Wednesday, June 25, 2025
Looking Inward, Watching Me.
It would be much less furry if I could stop procrastinating and actually run the vacuum. More frequently, of course.
Here I sit in my rocker. No, I am not off my rocker, but I am being watched.
Every day. No matter where I am.
The view from the rocker is out the front door. Actually out of the front of the house but from the rocker, I look out to the driveway.
It's impact glass. A Step or three less thick than what you see in the bank. When I tell people that I live in a bunker I mean it.
None of this prepper post-apocalyptic nonsense. We have codes here to try to make a hurricane survivable in South Florida. Roofs are tied down with extra straps. Walls are made from CBS. The house is a Concrete Block Structure. Windows with Impact Glass.
Where a Californian won't worry about an earthquake over a certain strength, I don't worry until a hurricane is above a Category 2. Cat 3 or stronger.
I have had birds fly into the windows with a resounding "thump". They generally need time to at least clear their heads.
Cats. *Sigh* There is no such thing as an outdoor cat. No matter what you think, you are wrong. It will be a much safer kitty if it is inside your house. Why?
Coyotes. Yes, most places have "yotes". They will eat little kitty cat if they find them.
Two legged vermin will do dastardly deeds to them as well.
Love your cats, keep them with you.
They look in on me too. I am blessed with all sorts of critters coming up to my front door and looking in at me. Typically I will walk to the door and flick the lock and they scatter. I'm not welcoming I guess.
But Rack. He's doing his job. He watches the front door and scans for intruders. Letter Carriers, package delivery, Pizza deliveries. They all set off a cacophony of barks.
Luckily he's losing his hearing. Selective deafness.

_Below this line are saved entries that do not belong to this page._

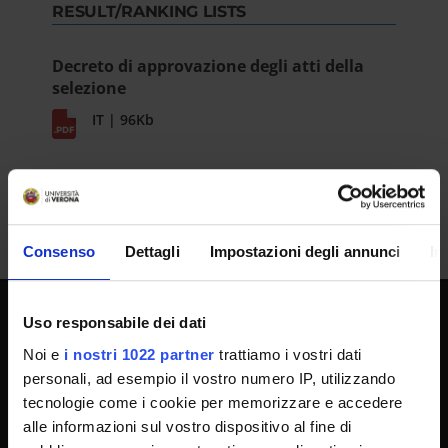
RESULT/RANKING LISTS
Decreto di approvazione degli atti della
selezione
IT | 96Kb
Consenso
Dettagli
Impostazioni degli annunci
In
Uso responsabile dei dati
UNIVERSITY SERVICES
Noi e
i nostri 1022 partner
trattiamo i vostri dati
personali, ad esempio il vostro numero IP, utilizzando
tecnologie come i cookie per memorizzare e accedere
Transparency
alle informazioni sul vostro dispositivo al fine di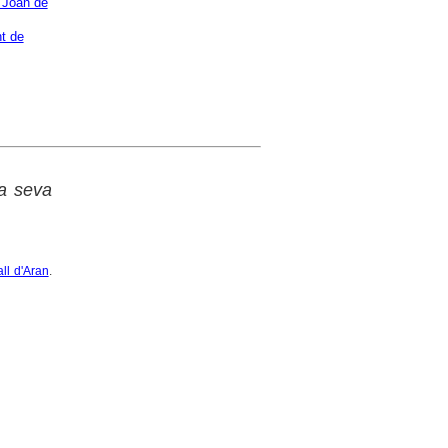
 Joan de
t de
la seva
all d'Aran
.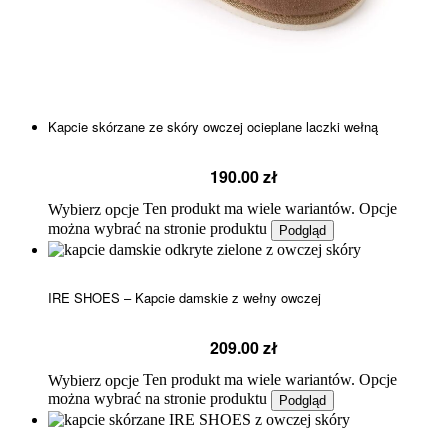
Kapcie skórzane ze skóry owczej ocieplane laczki wełną
190.00
zł
Ten produkt ma wiele wariantów. Opcje
Wybierz opcje
można wybrać na stronie produktu
Podgląd
IRE SHOES – Kapcie damskie z wełny owczej
209.00
zł
Ten produkt ma wiele wariantów. Opcje
Wybierz opcje
można wybrać na stronie produktu
Podgląd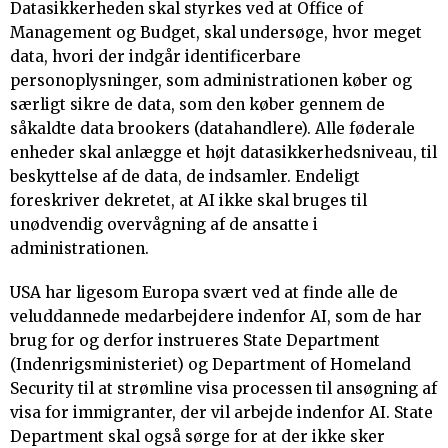
Datasikkerheden skal styrkes ved at Office of
Management og Budget, skal undersøge, hvor meget
data, hvori der indgår identificerbare
personoplysninger, som administrationen køber og
særligt sikre de data, som den køber gennem de
såkaldte data brookers (datahandlere). Alle føderale
enheder skal anlægge et højt datasikkerhedsniveau, til
beskyttelse af de data, de indsamler. Endeligt
foreskriver dekretet, at AI ikke skal bruges til
unødvendig overvågning af de ansatte i
administrationen.
USA har ligesom Europa svært ved at finde alle de
veluddannede medarbejdere indenfor AI, som de har
brug for og derfor instrueres State Department
(Indenrigsministeriet) og Department of Homeland
Security til at strømline visa processen til ansøgning af
visa for immigranter, der vil arbejde indenfor AI. State
Department skal også sørge for at der ikke sker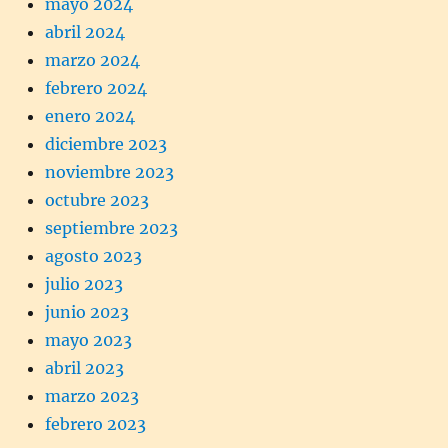
mayo 2024
abril 2024
marzo 2024
febrero 2024
enero 2024
diciembre 2023
noviembre 2023
octubre 2023
septiembre 2023
agosto 2023
julio 2023
junio 2023
mayo 2023
abril 2023
marzo 2023
febrero 2023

If I want to go out to that Jeep in the great outdoors, he won't like it. Nothing loud, I am the alpha after all. I'll just get sad dog eyes. So I either slink out the "Illegal Door" in the car port, or I will step over him.
"You're a good boy, watch the house". I tell him.

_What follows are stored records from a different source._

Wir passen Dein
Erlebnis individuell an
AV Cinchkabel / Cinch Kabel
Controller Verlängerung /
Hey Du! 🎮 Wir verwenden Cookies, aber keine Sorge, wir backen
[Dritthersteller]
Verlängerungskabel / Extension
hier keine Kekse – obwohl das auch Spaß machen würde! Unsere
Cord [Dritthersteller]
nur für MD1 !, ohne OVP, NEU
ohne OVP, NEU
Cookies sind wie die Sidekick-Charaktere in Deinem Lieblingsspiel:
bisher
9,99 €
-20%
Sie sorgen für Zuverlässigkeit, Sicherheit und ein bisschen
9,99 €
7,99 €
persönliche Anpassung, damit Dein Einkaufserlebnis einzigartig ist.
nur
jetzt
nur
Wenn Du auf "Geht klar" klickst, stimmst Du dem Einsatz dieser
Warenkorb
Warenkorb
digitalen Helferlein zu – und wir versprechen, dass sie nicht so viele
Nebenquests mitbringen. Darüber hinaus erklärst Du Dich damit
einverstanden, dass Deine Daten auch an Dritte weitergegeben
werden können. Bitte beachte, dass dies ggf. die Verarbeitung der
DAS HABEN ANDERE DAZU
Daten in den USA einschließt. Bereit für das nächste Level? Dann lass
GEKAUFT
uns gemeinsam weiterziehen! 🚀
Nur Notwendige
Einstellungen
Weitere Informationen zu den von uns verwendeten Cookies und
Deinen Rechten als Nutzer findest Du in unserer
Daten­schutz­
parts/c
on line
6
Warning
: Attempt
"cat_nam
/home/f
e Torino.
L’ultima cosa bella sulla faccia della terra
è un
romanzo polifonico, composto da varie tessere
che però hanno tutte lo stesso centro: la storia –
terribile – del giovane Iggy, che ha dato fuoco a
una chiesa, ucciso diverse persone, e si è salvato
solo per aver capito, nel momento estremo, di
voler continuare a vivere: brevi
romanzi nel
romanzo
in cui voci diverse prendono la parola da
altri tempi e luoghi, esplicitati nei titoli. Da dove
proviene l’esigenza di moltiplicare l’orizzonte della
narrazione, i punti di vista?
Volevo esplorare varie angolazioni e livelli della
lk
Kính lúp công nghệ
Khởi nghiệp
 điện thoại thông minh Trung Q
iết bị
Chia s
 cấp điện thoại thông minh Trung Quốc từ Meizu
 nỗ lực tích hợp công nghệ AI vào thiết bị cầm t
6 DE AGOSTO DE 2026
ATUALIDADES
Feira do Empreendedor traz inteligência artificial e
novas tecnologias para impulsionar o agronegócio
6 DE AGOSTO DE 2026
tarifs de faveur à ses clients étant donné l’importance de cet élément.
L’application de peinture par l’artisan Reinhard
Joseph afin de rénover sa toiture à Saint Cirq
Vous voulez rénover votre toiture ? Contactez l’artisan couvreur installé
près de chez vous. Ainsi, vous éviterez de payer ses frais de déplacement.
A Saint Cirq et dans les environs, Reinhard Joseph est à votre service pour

Not that a mostly toothless almost 14 year old dog will be that much of a guard but we humor him.
If he spots anything outside, he'll "let us know".

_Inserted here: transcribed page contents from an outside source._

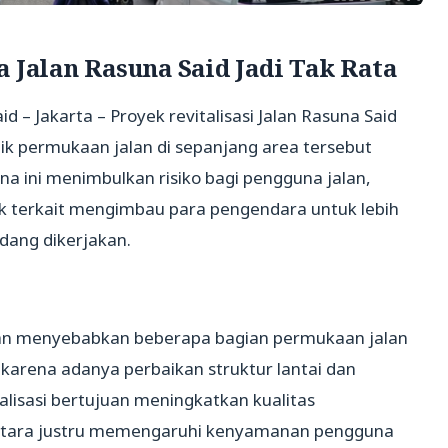
a Jalan Rasuna Said Jadi Tak Rata
d – Jakarta – Proyek revitalisasi Jalan Rasuna Said
ik permukaan jalan di sepanjang area tersebut
 ini menimbulkan risiko bagi pengguna jalan,
k terkait mengimbau para pengendara untuk lebih
dang dikerjakan.
kan menyebabkan beberapa bagian permukaan jalan
di karena adanya perbaikan struktur lantai dan
alisasi bertujuan meningkatkan kualitas
entara justru memengaruhi kenyamanan pengguna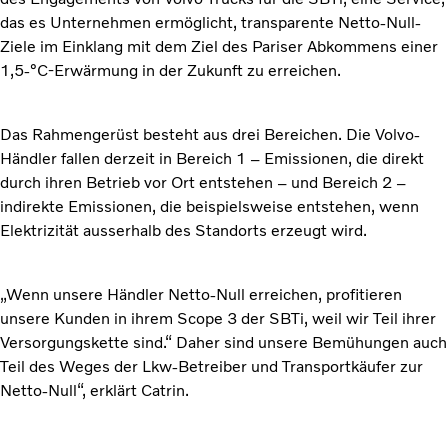
das es Unternehmen ermöglicht, transparente Netto-Null-
Ziele im Einklang mit dem Ziel des Pariser Abkommens einer
1,5-°C-Erwärmung in der Zukunft zu erreichen.
Das Rahmengerüst besteht aus drei Bereichen. Die Volvo-
Händler fallen derzeit in Bereich 1 – Emissionen, die direkt
durch ihren Betrieb vor Ort entstehen – und Bereich 2 –
indirekte Emissionen, die beispielsweise entstehen, wenn
Elektrizität ausserhalb des Standorts erzeugt wird.
„Wenn unsere Händler Netto-Null erreichen, profitieren
unsere Kunden in ihrem Scope 3 der SBTi, weil wir Teil ihrer
Versorgungskette sind.“ Daher sind unsere Bemühungen auch
Teil des Weges der Lkw-Betreiber und Transportkäufer zur
Netto-Null“, erklärt Catrin.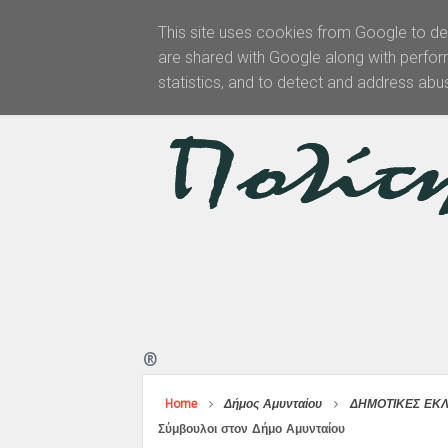
This site uses cookies from Google to del
are shared with Google along with perfor
Αρχική
statistics, and to detect and address abu
®
Home
Δήμος Αμυνταίου
ΔΗΜΟΤΙΚΕΣ ΕΚ
Σύμβουλοι στον Δήμο Αμυνταίου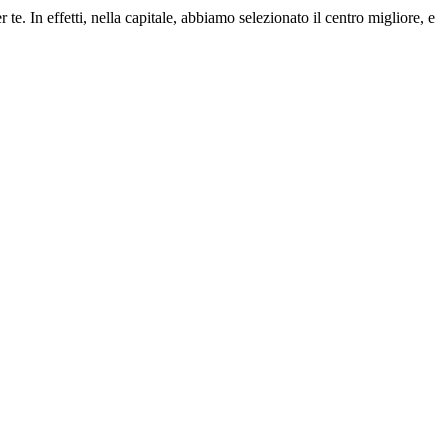
. In effetti, nella capitale, abbiamo selezionato il centro migliore, e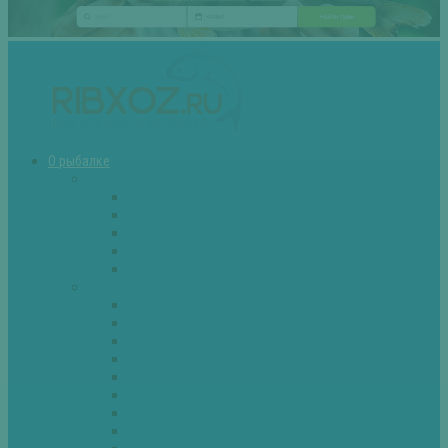
О рыбалке
Снасти
Зимние удочки
Кружки и жерлицы
Поплавок
Спиннинг
Фидер
Рыба
Голавль
Густера
Ёрш
Карась
Карп
Лещ
Линь
Окунь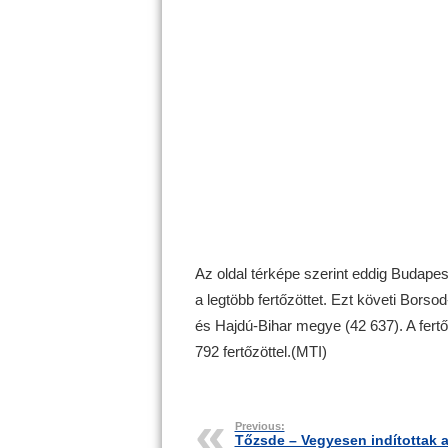
Az oldal térképe szerint eddig Budape
a legtöbb fertőzöttet. Ezt követi Bor
és Hajdú-Bihar megye (42 637). A fert
792 fertőzöttel.(MTI)
Previous:
Tőzsde – Vegyesen indítottak 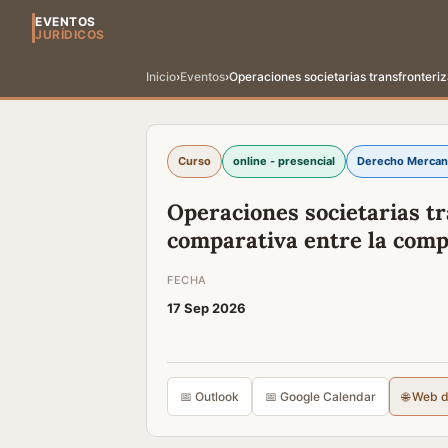
EVENTOS
JURÍDICOS
Inicio
›
Eventos
›
Operaciones societarias transfronteri
Curso
online - presencial
Derecho Mercant
Operaciones societarias t
comparativa entre la comp
FECHA
17 Sep 2026
📅 Outlook
📅 Google Calendar
🌐 Web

Just back from a dog walk and dinner, he has been pacing for a half hour and finally settled. Right back at his place. In front of the door. Looking inward and watching me.
Sunday, June 22, 2025
Why don't you find hippopotamuses hiding in trees? They're really good at it.
Strange thing about summer in South Florida. We get rain storms float through. It looks like a Leopard's hide on Radar. Green Blobs. It's also 90F and 65% humidity when it isn't raining. If you want to go outside and work on the yard and you are doing it casually, you wait for the rain to get close but not here, then get in a little bit done in the clouds just before the rain hits.
It's a strategy game. If you will excuse me, I have a mango tree I have to attack!
2 roofers at work
Two roofers, Bob and Dan, were putting a new roof on a barn when a bundle of shingles slid down the slope and knocked the ladder over.
Bob and Dan decided since it was early they would continue working because someone would surely come around by quitting time.
It was nearing 5 PM and they hadn't seen hide nor hair of anyone. So they walked around the roof a few times and finally decided there was only one way down.
On the west side of the barn was a big manure pile.
Bob said, It's the only way down. I will go first."
Bob jumped.
Dan heard the squishy landing and yelled, “Hey Bob! How deep did you go?"
Bob yelled back, “I went to my ankles Dan, come on – JUMP!"
Dan jumped and sank clear up to his neck in manure.
“I thought when you jumped you went up to your ankles!” he shouted at Bob.
“I did, explained Bob, "but I landed head first.”